DSC_0096Thanks to our friend Tagan, we have found a fabulous way to make beautiful yogurt with our abundance of goat milk on applewood farm.

Up until now, we’ve made chèvre (it was fine) and ricotta (good, but with limited uses), but our attempts at yogurt just weren’t successful.

We started sending all of our goat milk, every week, down to our Brooklyn restaurant, applewood, where Chef Sam and his team of culinary wizards did beautiful things with it… think goat milk ice cream and clarified goat milk cocktails, to name just two.

But when Tagan posted her Super Easy-No Fuss yogurt recipe that (for us) would provide unlimited, free yogurt, we couldn’t resist trying our hands at it.

We’ve done it twice now, and it’s turned out perfectly both times.  Here’s what you do:

DSC_01081. Milk your goat (cow/sheep/pig/cat… whatever’s handy) and collect the milk until you have at least 1/2 gallon.

2. Over high heat, bring your milk up to 180 degrees.

3. Move the pot of milk off the heat and set it aside to cool down to 110 degrees.

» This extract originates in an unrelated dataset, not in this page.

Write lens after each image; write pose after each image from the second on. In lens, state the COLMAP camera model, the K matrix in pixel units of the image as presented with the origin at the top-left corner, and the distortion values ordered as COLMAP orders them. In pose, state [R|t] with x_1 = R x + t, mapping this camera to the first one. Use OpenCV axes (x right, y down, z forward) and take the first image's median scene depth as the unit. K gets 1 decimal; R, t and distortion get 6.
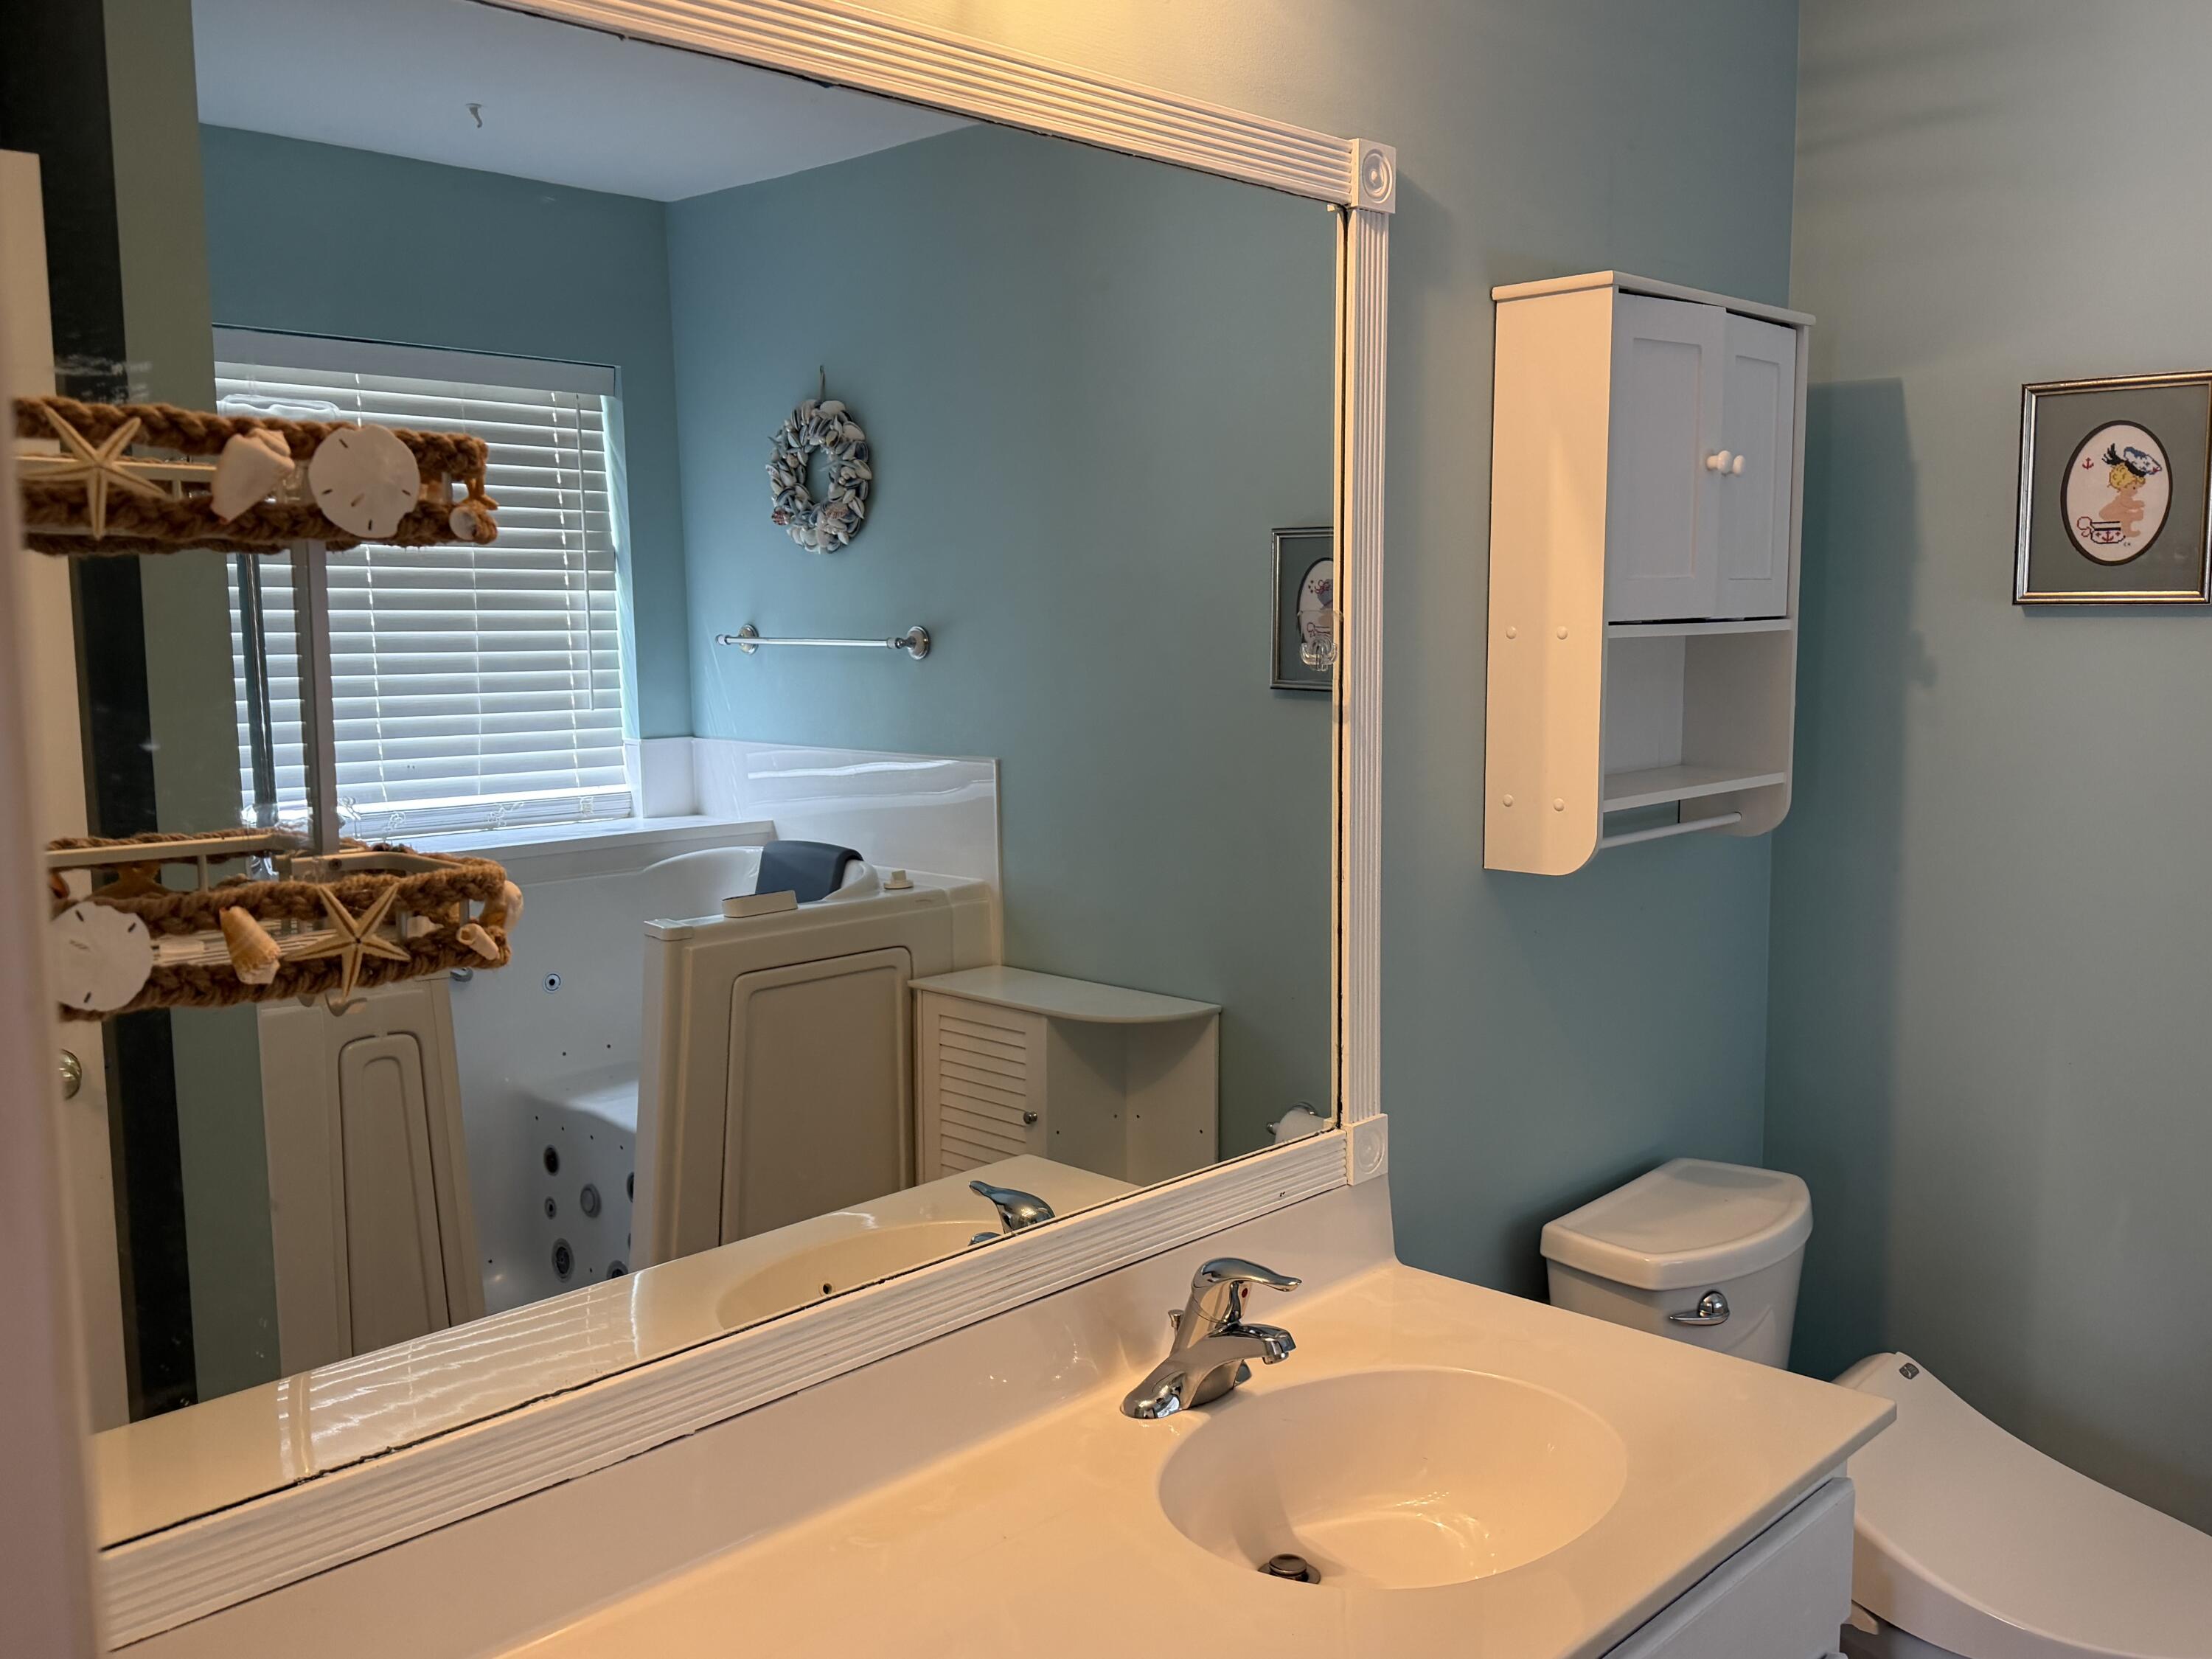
lens RADIAL K [[1890.0, 0, 1118.2], [0, 1890.0, 844.3], [0, 0, 1]] dist [0.208148, -0.407792]
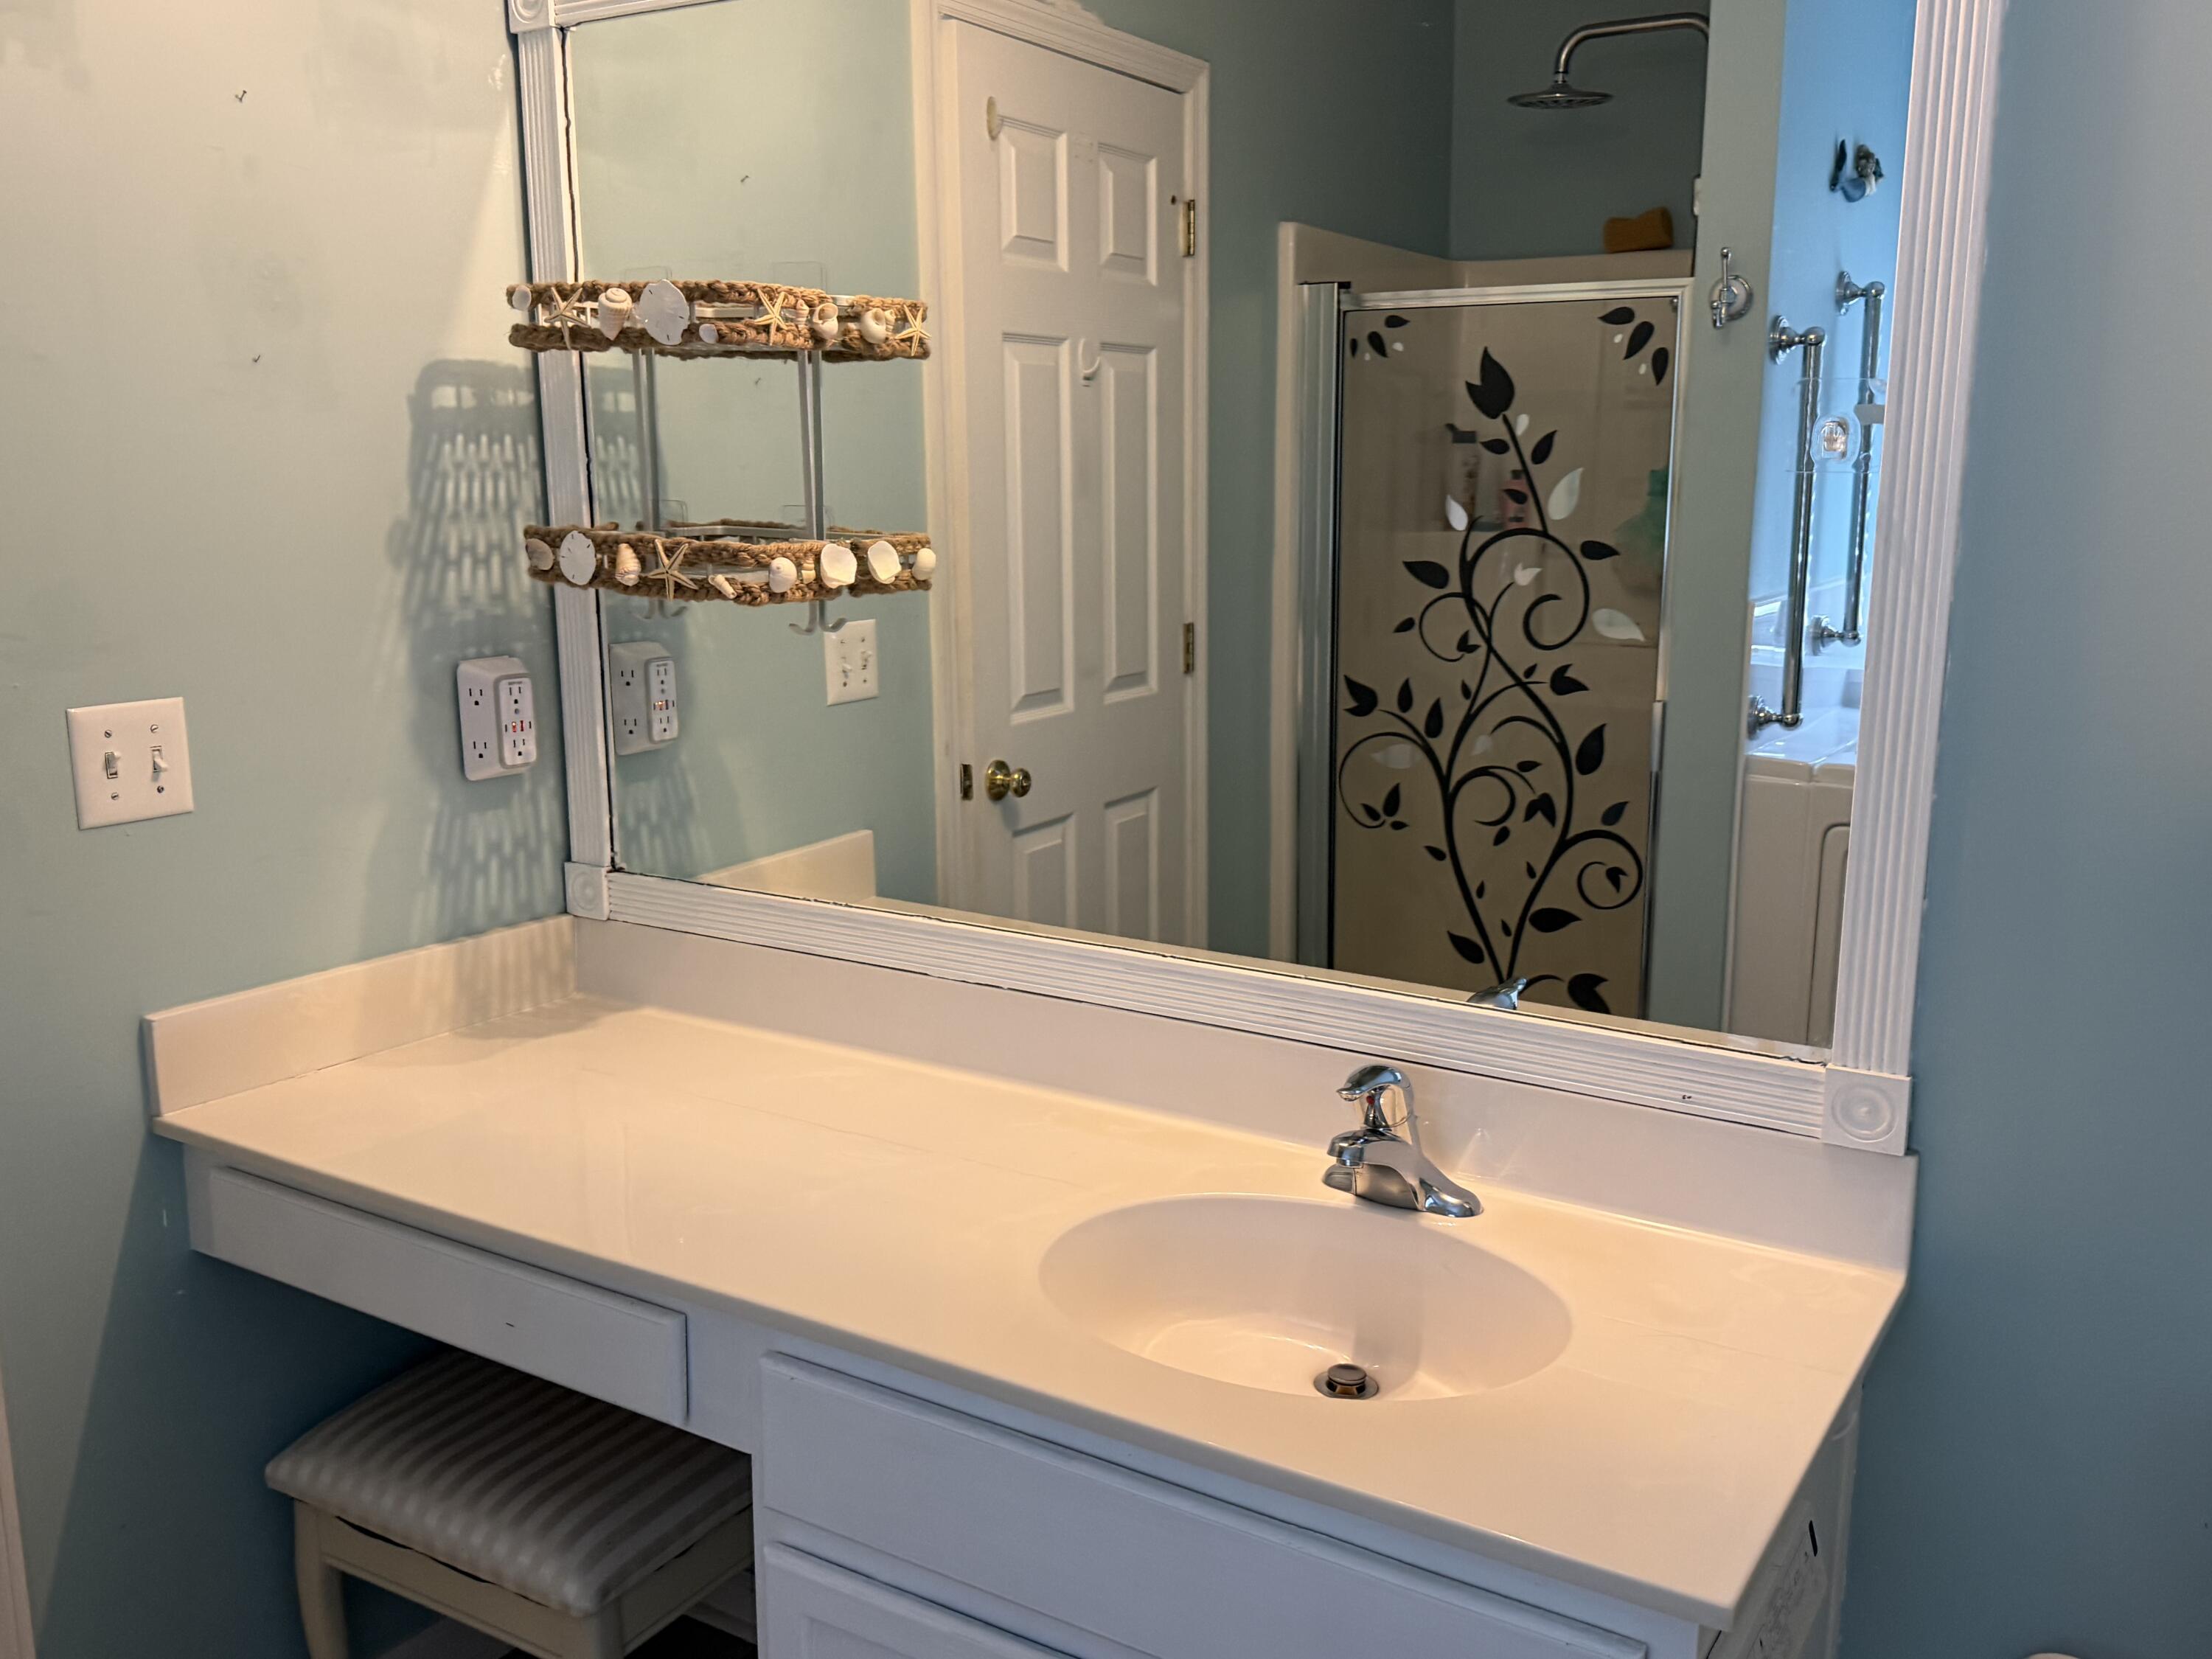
lens RADIAL K [[1890.0, 0, 1118.2], [0, 1890.0, 844.3], [0, 0, 1]] dist [0.208148, -0.407792]
pose [[0.216189, 0.203743, -0.954857, 1.468028], [-0.130305, 0.975256, 0.178594, -0.076752], [0.967617, 0.085813, 0.237388, 0.987388]]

4. While the milk is cooling, bring a pot of water to boil and sterilize your jars and lids.

5. Boil some more water and fill two or three quart-sized glass jars with the boiling water.  Secure lids onto these.

DSC_01146. Line a cooler with bath towels and place the hot water jars inside.  Close the lid.

7. When the milk has cooled to 100 degrees, mix in 1/2 cup of plain yogurt (once you’ve made one batch, you should reserve at least 1/2 cup to use for your next batch).

8. Pour the milk-yogurt mixture into sterilized jars, secure with tight-fitting lids, and place into the towel-lined cooler with the hot water jars.

9. Wrap everything with the towels, close the lid, and let sit for 8-12 hours.

Chris… enjoying.

Chris… enjoying.

10. Cool for 12-24 hours (the longer it cools, the better the consistency) and enjoy!